From the records below, transcribe exactly the lines that begin at the line with "Cumulative Median, Mumps: 83 -> 54" and end at the line with "Cumulative 2023, Dengue Fever: 2252 -> 1813", both included.

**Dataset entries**
◆ ◆ ◆ ◆

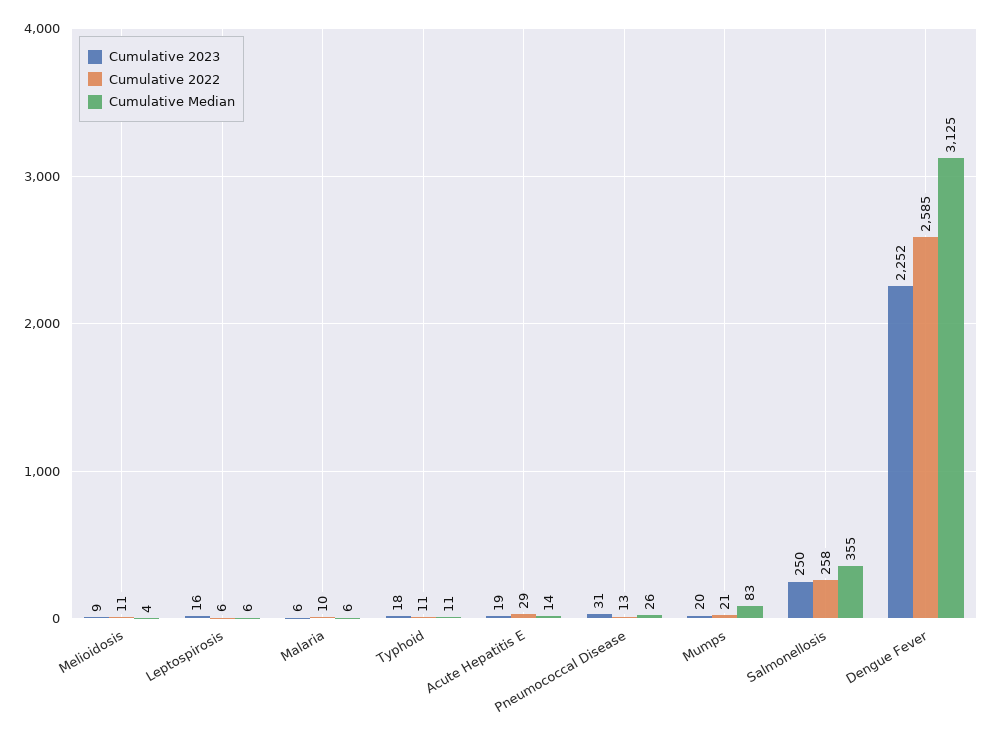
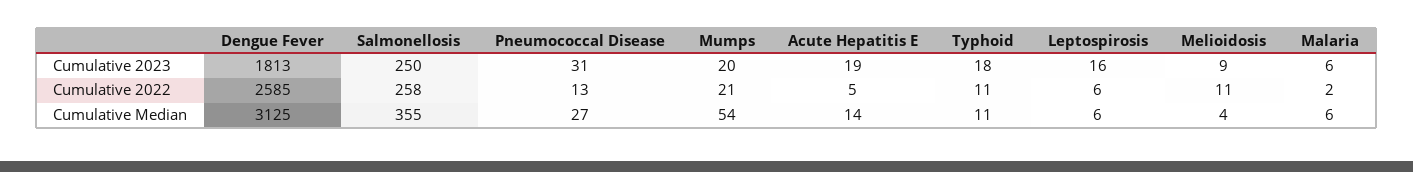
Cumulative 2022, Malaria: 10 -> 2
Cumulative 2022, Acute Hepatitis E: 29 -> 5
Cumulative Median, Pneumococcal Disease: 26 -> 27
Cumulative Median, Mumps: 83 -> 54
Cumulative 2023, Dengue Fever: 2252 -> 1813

◆ ◆ ◆ ◆

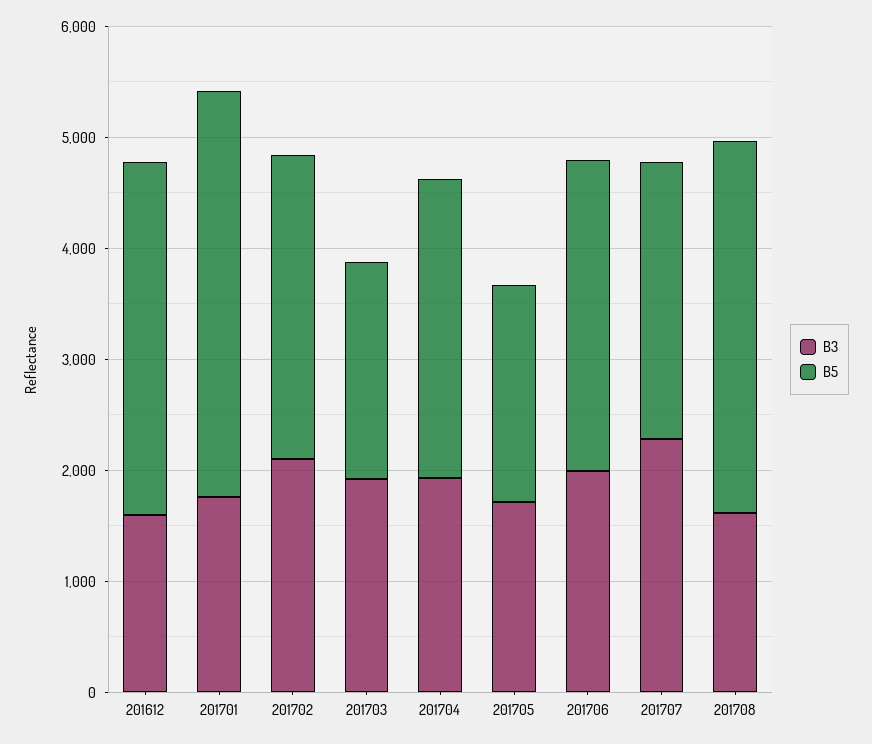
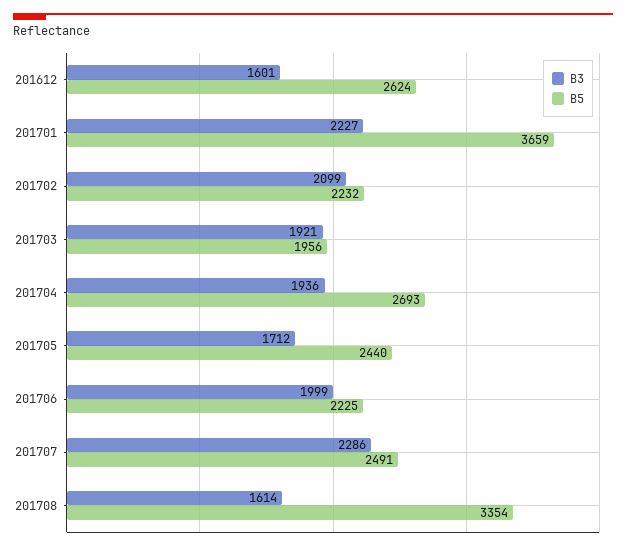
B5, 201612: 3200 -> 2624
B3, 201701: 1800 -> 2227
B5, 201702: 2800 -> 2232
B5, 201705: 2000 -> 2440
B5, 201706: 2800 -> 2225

◆ ◆ ◆ ◆

**TASK OUTPUT**
Cumulative Median, Mumps: 83 -> 54
Cumulative 2023, Dengue Fever: 2252 -> 1813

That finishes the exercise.